▶ [WHAT YOU NEED TO DO]:
A) What illness is Kennedy battling, according to the article on the Senate supermajority?
B) List every person mentioned by name in the article on the Senate supermajority.

▶ [SELECTED PASSAGE]:
WASHINGTON - Congress returns for its midsummer session Monday with a Senate supermajority not super enough for President Barack Obama's top priorities to pass without Republican support.
The seating of Minnesota Sen. Al Franken will give Democrats the filibuster-proof 60-40 majority in the Senate, but only on paper. Absences by two ailing senators mean the party can count only 58 votes, and then only if Majority Leader Harry Reid can herd two independents and the independent streaks of 55 others behind Obama's biggest initiatives: expanded health care coverage and cleaner but more expensive energy.
Republicans are well aware that the closer the Democrats get to 60, the more leverage GOP senators have as Congress struggles with those problems that have eluded solutions for decades.
"With their supermajority, the era of excuses and finger-pointing is now over," said GOP Sen. John Cornyn of Texas, who heads the National Senatorial Republican Committee.

It's a fragile supermajority because Sens. Robert Byrd of West Virginia and Edward Kennedy of Massachusetts are ill and have not voted in weeks. It's unclear when or whether they might return to the Capitol.
Ill senators have voted by gurney and wheelchair in the past. But Democrats and Republicans said they don't foresee any votes in the coming week that would be close enough to warrant a trip to the Senate by either Byrd or Kennedy.
Byrd, 91, returned home this past week from a six-week hospital stay after a series of infections. Kennedy, 77, is battling brain cancer.
It's also a truism that it's often easier to get 80 votes and more than it is to get 60. Overwhelming support for legislation can become a persuasive force of its own. But if there's a chance of stopping or slowing a bill, other considerations factor in to a senator's calculus — typically regional matters, ideology and plain self-interest as much as party loyalty.

▶ [Page-level text extractions]:
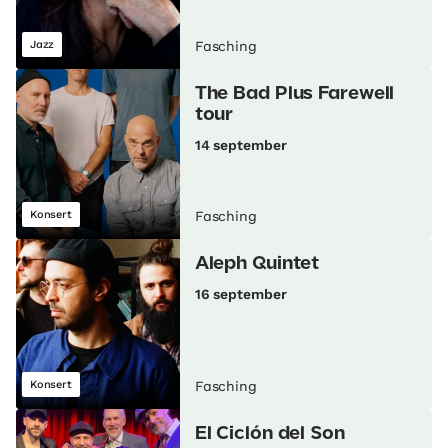
Jazz
Fasching
The Bad Plus Farewell
tour
14 september
Konsert
Fasching
Aleph Quintet
16 september
Konsert
Fasching
El Ciclón del Son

▶ [TASK SOLUTIONS]:
A) Brain cancer.

B) Barack Obama, Al Franken, Harry Reid, John Cornyn, Robert Byrd, Edward Kennedy